Answered: Number of calls answered by an agent from queue from the Account Management Center (AMC) which supports employers with tax related issues.
Abandoned: Number of calls abandoned by a customer from queue before being answered by an agent from queues from the Account Management Center (AMC) which supports employers with tax related issues.
Page 7: Seasonally adjusted unemployment rate
Unemployment rate for Washington state by month.
Page 8: Unemployment recipiency rate
The unemployment insurance recipiency rate is the number of individuals receiving unemployment compensation divided by the total number people who are unemployed. This data comes from the monthly, seasonally-adjusted, local-area unemployment statistics gathered in the federal Bureau of Labor Statistics survey.
Unemployment compensation includes state unemployment compensation, unemployment compensation for federal employees and unemployment compensation for ex-service members.

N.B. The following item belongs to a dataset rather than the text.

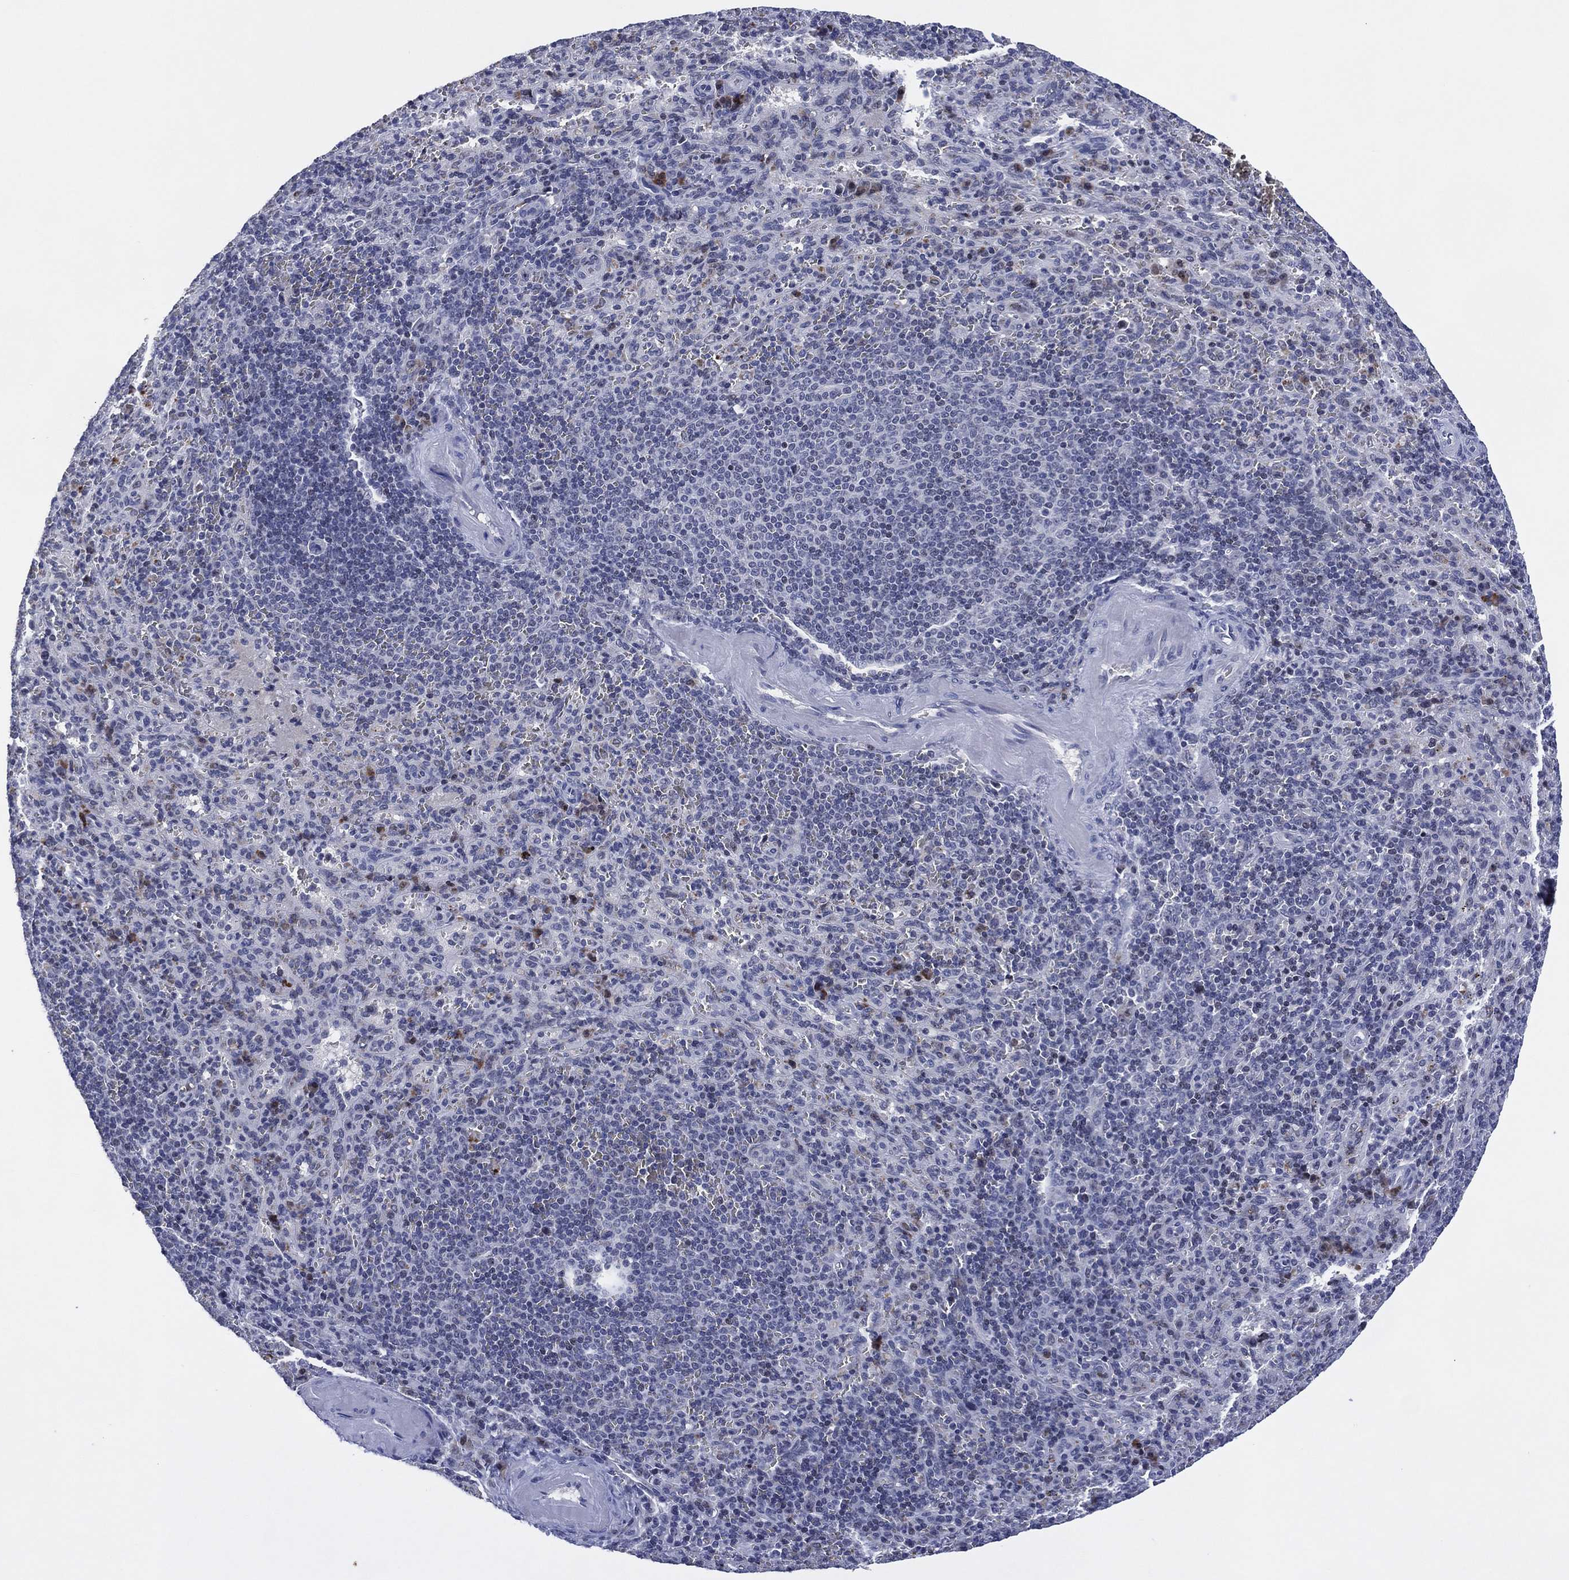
{"staining": {"intensity": "negative", "quantity": "none", "location": "none"}, "tissue": "spleen", "cell_type": "Cells in red pulp", "image_type": "normal", "snomed": [{"axis": "morphology", "description": "Normal tissue, NOS"}, {"axis": "topography", "description": "Spleen"}], "caption": "An image of spleen stained for a protein reveals no brown staining in cells in red pulp.", "gene": "USP26", "patient": {"sex": "male", "age": 57}}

The recipiency rate does not include claimants receiving federally-funded benefits in our calculation of total benefit recipients.
Page 9: Overpayments established by benefits entitlement
Overpayments are established when ESD determines that a claimant received benefits when they should not have, either because they were ineligible or paid an incorrect weekly benefit amount.
Page 10: Overpayment waiver requests and outcomes
Overpayments may be waived if all three of the following conditions are met:
- The claimant was not at fault for creating the overpayment.
- The payment was not “conditional” as ESD was determining eligibility.
- Collecting the overpayment would create a financial hardship.
When claimants are potentially eligible for a waiver, ESD offers a waiver request form that requests financial information from the claimant to determine their ability to pay. When ESD receives that completed form, an adjudication staff member determines if the claimant is eligible for a waiver.
Overpayments from the pandemic-era are being reviewed with expanded waiver guidelines.
Page 11: Adjudication timeliness and quality
Timeliness is calculated for separation issues (quits and discharges from employment) and for all other non-separation issues that could potentially prevent benefit payments.
The USDOL Benefit Timeliness and Quality (BTQ) program estimates the overall quality of adjudication by reviewing a statistically representative sample of UI benefit eligibility determinations against 100-point scoring criteria.
Acronyms and abbreviations
Pandemic Unemployment Assistance (PUA) was an emergency program established by the federal government that temporarily expanded unemployment insurance eligibility to self-employed workers, freelancers, independent contractors, and other workers impacted by the coronavirus pandemic.
Pandemic Emergency Unemployment Compensation (PEUC) was an emergency program established by the federal government that extended unemployment insurance for those who exhausted their regular unemployment benefits.
Federal Pandemic Unemployment Compensation (FPUC) was an emergency program established by the federal government that added an additional $300 per week in benefits to most claimants.